In the perfect world, we would all remember to do our pelvic floor exercises 3 times a day, every day of the year! Speaking from experience (and talking with lots of Mums) this isn’t the case, as good as our intentions are during pregnancy and following the birth of a child it’s very easy to forget to do these simple exercises! So I’ve made a list of different ways to remember. If one of these ideas helps you remember then we have success!! You can do your pelvic floor exercise lying down, sitting or standing (for more information on how to do your exercises correctly click on the link). It is always easiest to do them lying down, so if you have recently given birth – start with this option.

  1. Every time you stop at a set of traffic lights, try and do 2-3 x 6 second holds.
  2. After you have emptied your bladder. One way to learn how to recruit our pelvic floor is by stopping urine flow mid-stream. This is not an exercise; it is simply a way to know you are using the correct muscles. However you can do your exercises initially after you have emptied your bladder. Once you feel the pelvic floor has improved its strength you can trial doing the exercises with a full bladder, this requires more strength and recruitment of those tricky muscles!
  3. Every time you change a nappy. When you are standing at the change table, trial engaging the pelvic floor. You can do 6-10 seconds hold (remember to breath) or you could do some short/strong engages (~10).
  4. Each time you put the kettle on.

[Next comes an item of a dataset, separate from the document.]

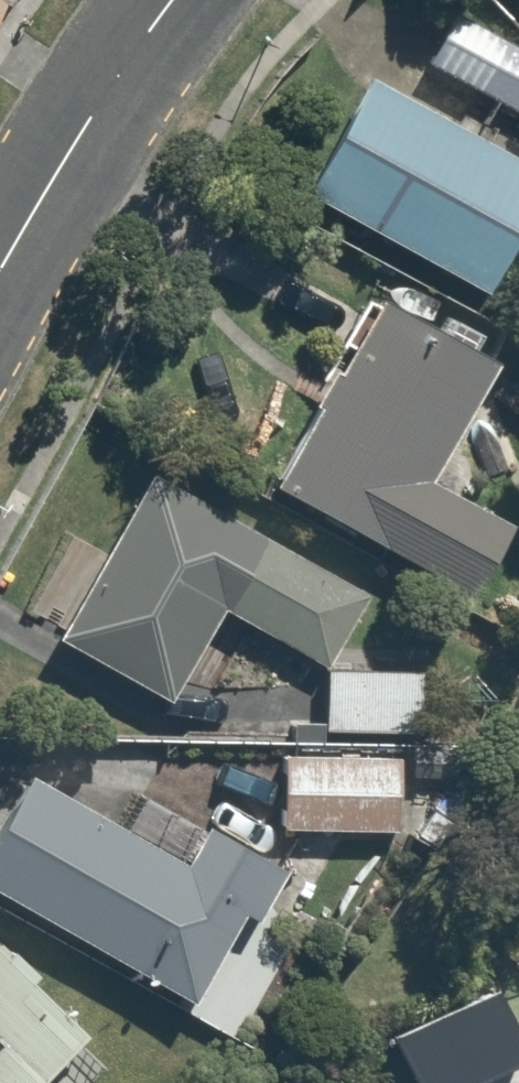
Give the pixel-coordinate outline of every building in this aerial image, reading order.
[(427,67),(518,115),(518,47),(455,13),(427,67)] [(312,204),(488,305),(518,251),(518,161),(382,82),(312,204)] [(386,286),(275,489),(472,597),(511,527),(425,480),(498,347),(386,286)] [(312,664),(358,583),(157,470),(59,643),(162,701),(214,609),(312,664)] [(323,671),(320,732),(414,737),(417,676),(323,671)] [(281,755),(278,832),(402,836),(404,759),(281,755)] [(31,773),(0,824),(0,901),(237,1046),(287,965),(240,936),(280,871),(208,827),(184,866),(31,773)] [(94,1040),(0,945),(0,1082),(51,1082),(94,1040)]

Instead of doing multiple things at a time, simply stand and wait while the kettle boils, doing your pelvic floor exercises.
  5. When you answer the phone! No one can see you, so if you need to lie down to do your exercises initially this is a great way to remember your exercises.
  6. Each time you get an email. Try to sit down for this one, and sit and read your emails whilst you are doing your exercises.
  7. While you brush your teeth.  If you remember to do them every time you brush your teeth, you are at least doing them twice a day, every day!!
  8. When you are giving a baby a bottle or breastfeed. This is an easy option in the early days. It is one chance you have to sit down for 10-60minutes! So this is a perfect opportunity to do those exercises.
  9. Once you are competent at your pelvic floor exercise, trial doing them whilst you are walking with the pram. This requires greater control and specific recruitment to ensure that you are not using your abdominals, but in fact engaging your pelvic floor.
  10. 10.   An app!! I recently discovered a couple of apps that sound an alarm each time you need to do your exercises. There is a couple available, they provide different exercise options and tell you when you need to engage your pelvic floor and relax. For the modern Mum, this might be the perfect way to remember to do your daily exercises!!!